Bon rappel : chez un sportif, malaise à l’effort + douleur thoracique peu après un “état grippal” doit faire penser à une inflammation du cœur (myocardite), même si l’écho est rassurante. On peut imaginer le myocarde comme un muscle “irrité” : tant qu’il est enflammé, le pousser à l’entraînement augmente le risque de troubles du rythme et de complications. Les indices concordants ici sont parlants (ST diffus, troponine élevée, petit épanchement, IRM compatible). Le message clé pour le grand public : après une infection virale, si surviennent douleur thoracique, essoufflement inhabituel, palpitations ou syncope, on stoppe le sport et on consulte rapidement. Et surtout, le retour au sport doit être encadré et progressif, avec contrôle médical, pas “à l’instinct”.

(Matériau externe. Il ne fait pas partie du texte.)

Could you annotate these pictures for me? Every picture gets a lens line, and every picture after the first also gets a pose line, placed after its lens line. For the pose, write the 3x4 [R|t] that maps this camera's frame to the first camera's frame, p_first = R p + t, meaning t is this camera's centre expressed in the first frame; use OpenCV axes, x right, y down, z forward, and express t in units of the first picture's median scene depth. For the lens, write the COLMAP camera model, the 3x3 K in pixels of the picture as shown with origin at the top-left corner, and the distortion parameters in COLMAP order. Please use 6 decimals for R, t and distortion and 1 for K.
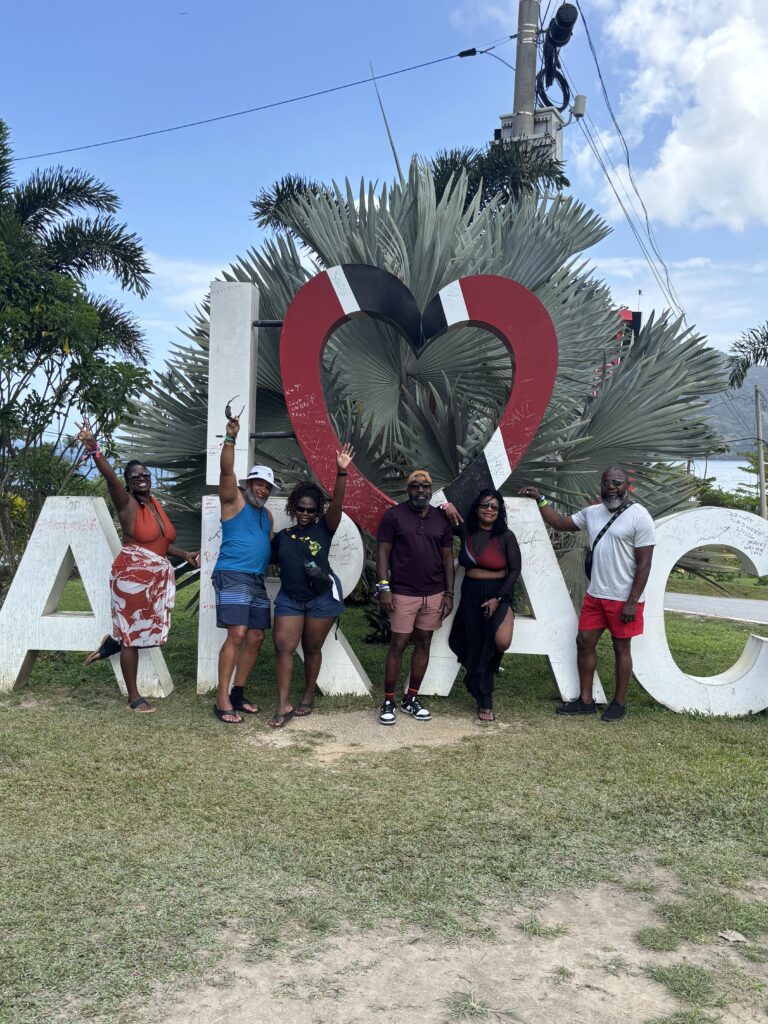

Cas très pédagogique : la triade contexte viral récent + syncope d’effort + douleur thoracique avec troponine élevée impose d’évoquer une myocardite, même avec FE conservée. L’ECG à sus-décalage ST diffus et le petit épanchement péricardique renforcent l’orientation « myopéricardite ». L’IRM selon Lake Louise 2018 (œdème + LGE sous-épicardique latéral) est cohérente et permet une stratification du risque, le LGE étant associé à un pronostic rythmique moins favorable. Sur le plan pratique, ce tableau justifie une surveillance rythmique (télémétrie/Holter, ± épreuve d’effort différée) et une éviction sportive stricte. Pour le retour au sport : recommandations habituelles = repos 3–6 mois, reprise après disparition des symptômes, normalisation des biomarqueurs, absence d’arythmies significatives et fonction VG stable; l’IRM de contrôle peut aider si persistance du LGE. Prudence particulière car syncope à l’effort = signal d’alerte majeur.

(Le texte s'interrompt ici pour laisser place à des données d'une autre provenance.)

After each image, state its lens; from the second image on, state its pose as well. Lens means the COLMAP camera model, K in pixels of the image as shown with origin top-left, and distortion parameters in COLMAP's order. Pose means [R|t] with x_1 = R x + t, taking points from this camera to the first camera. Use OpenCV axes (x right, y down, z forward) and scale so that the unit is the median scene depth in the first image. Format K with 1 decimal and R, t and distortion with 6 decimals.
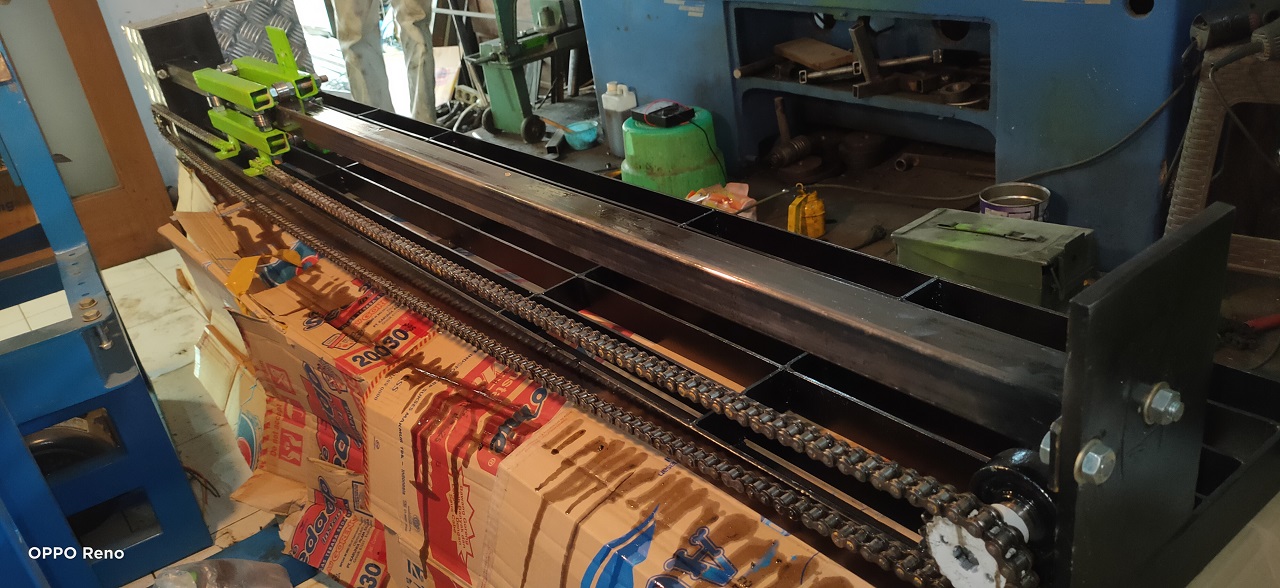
lens RADIAL K [[963.5, 0, 640.0], [0, 963.5, 294.0], [0, 0, 1]] dist [0.034883, 0.002420]
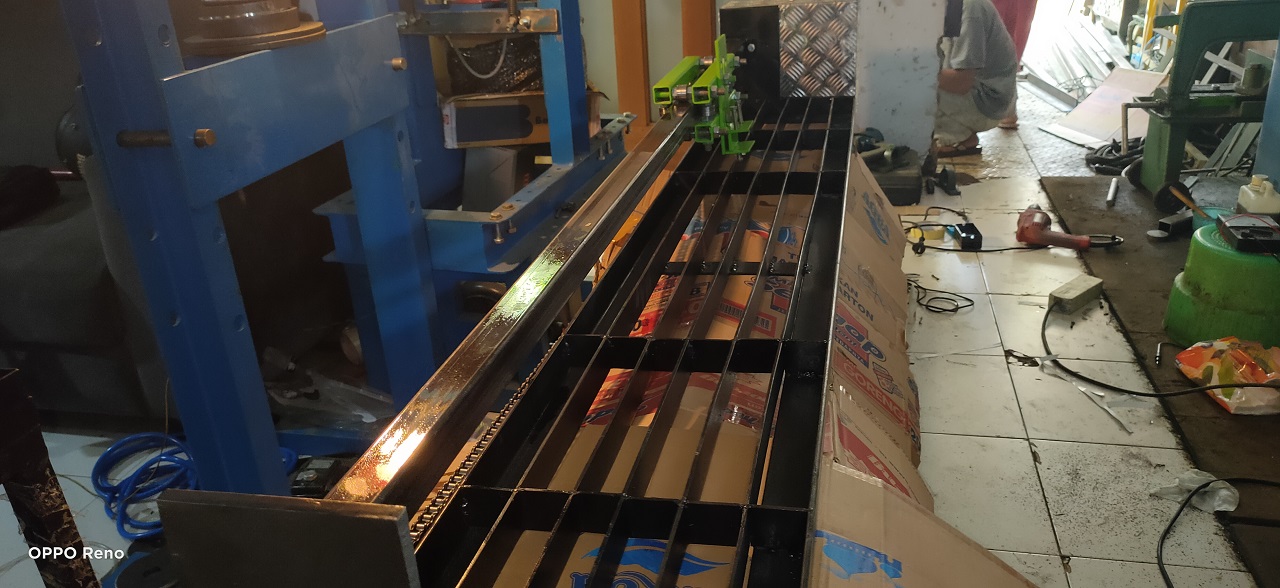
lens RADIAL K [[963.5, 0, 640.0], [0, 963.5, 294.0], [0, 0, 1]] dist [0.034883, 0.002420]
pose [[0.643688, 0.399506, -0.652733, 0.307739], [-0.374061, 0.908340, 0.187073, -0.131985], [0.667641, 0.123745, 0.734127, 0.110600]]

Cas très évocateur de myopéricardite post-virale chez sportif : douleur thoracique + syncope d’effort + troponine + ST diffus + petit épanchement, avec IRM conforme aux critères de Lake Louise 2018 (œdème T2 + LGE sous-épicardique). Sur le plan EBM, la syncope à l’effort impose une stratification rythmique plus poussée (monitoring prolongé, épreuve d’effort/EP selon contexte) car le risque d’arythmies ventriculaires est surtout corrélé à la présence/étendue du LGE, parfois indépendamment de la FE. Intéressant aussi de rappeler les diagnostics différentiels (coronarite/SCAD chez jeunes, anomalie coronaire, cardiomyopathie arythmogène) et l’intérêt d’un dosage inflammatoire (CRP) et d’une recherche étiologique ciblée. Enfin, pour le retour au sport : arrêt 3–6 mois classiquement, puis reprise conditionnée à l’absence de symptômes, normalisation ECG/troponine et absence d’arythmie à l’effort; l’IRM de contrôle en cas de LGE persistant peut guider la décision partagée.

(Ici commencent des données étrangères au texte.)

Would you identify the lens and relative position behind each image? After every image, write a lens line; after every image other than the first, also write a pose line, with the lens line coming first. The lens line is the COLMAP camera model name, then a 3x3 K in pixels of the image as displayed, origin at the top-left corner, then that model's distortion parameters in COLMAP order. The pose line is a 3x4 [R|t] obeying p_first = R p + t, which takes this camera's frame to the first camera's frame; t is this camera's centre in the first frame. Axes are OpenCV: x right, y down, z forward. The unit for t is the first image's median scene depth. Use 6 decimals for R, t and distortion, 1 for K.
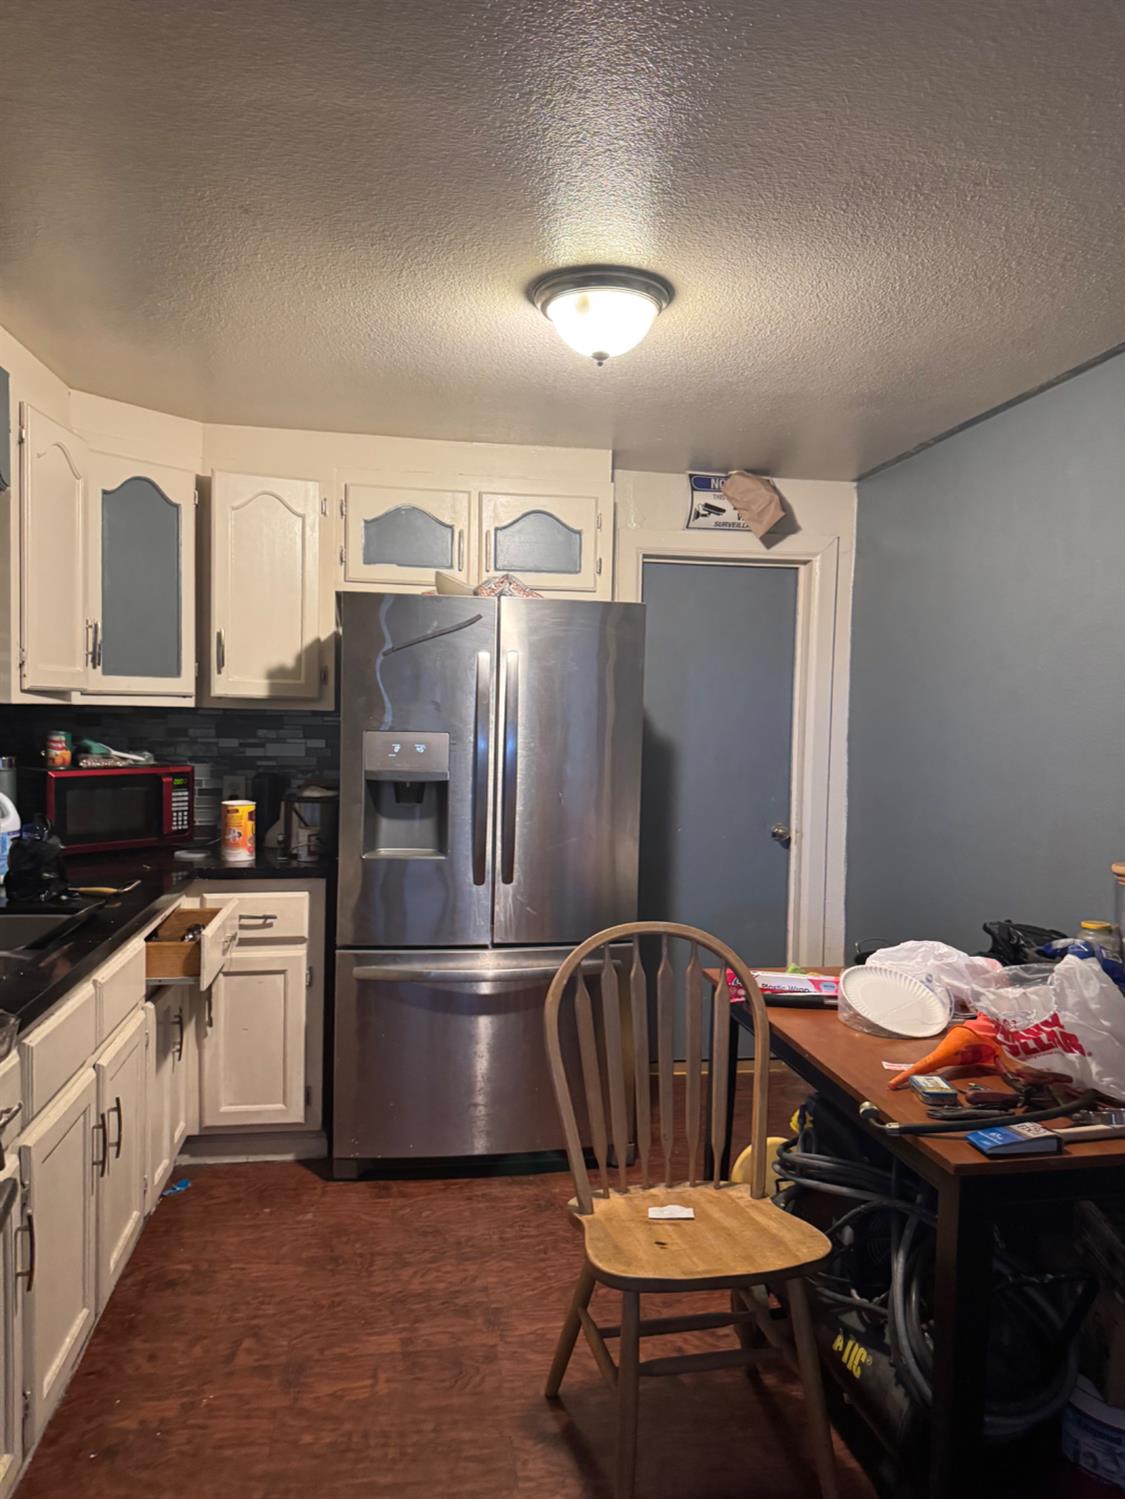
lens RADIAL K [[1028.2, 0, 562.5], [0, 1028.2, 749.5], [0, 0, 1]] dist [0.007101, -0.051655]
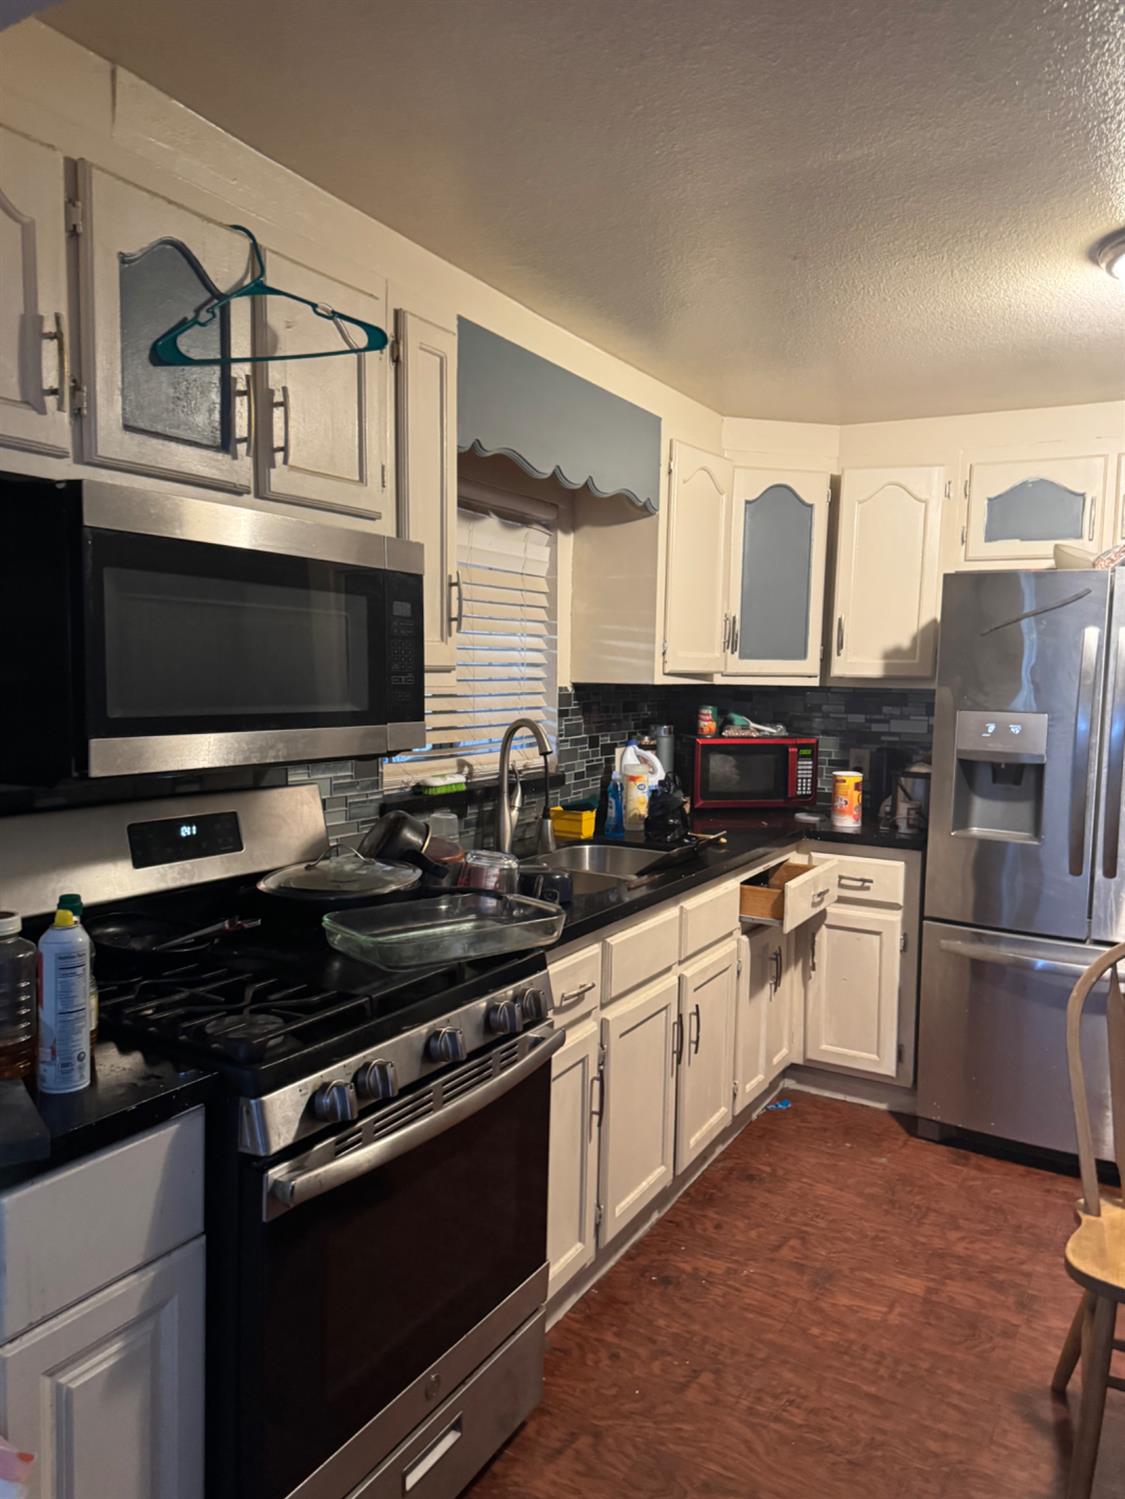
lens RADIAL K [[1028.2, 0, 562.5], [0, 1028.2, 749.5], [0, 0, 1]] dist [0.007101, -0.051655]
pose [[0.767079, 0.042545, -0.640140, 0.155700], [-0.025149, 0.999026, 0.036261, -0.006284], [0.641059, -0.011716, 0.767402, -0.035330]]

Le raisonnement diagnostique est globalement solide : la présentation post-virale, la troponine élevée et l’IRM selon Lake Louise 2018 (≥1 critère T2 + ≥1 critère T1/LGE) étayent bien une myocardite « probable » (l’IRM ne suffit pas à elle seule à prouver l’étiologie). Attention toutefois à ne pas surinterpréter le sus-décalage ST diffus : c’est aussi très compatible avec une péricardite/myopéricardite, ce que suggère l’épanchement. Point clé : la syncope à l’effort est effectivement un signal d’alarme (risque rythmique), même si la FE est conservée ; il faut documenter (monitoring, Holter, épreuve/CPET uniquement après stabilisation) et discuter la stratification du risque. Sur le retour au sport, rappeler les recommandations usuelles d’arrêt 3–6 mois avec reprise conditionnée par disparition des symptômes, normalisation biomarqueurs/ECG et absence d’arythmie à l’effort.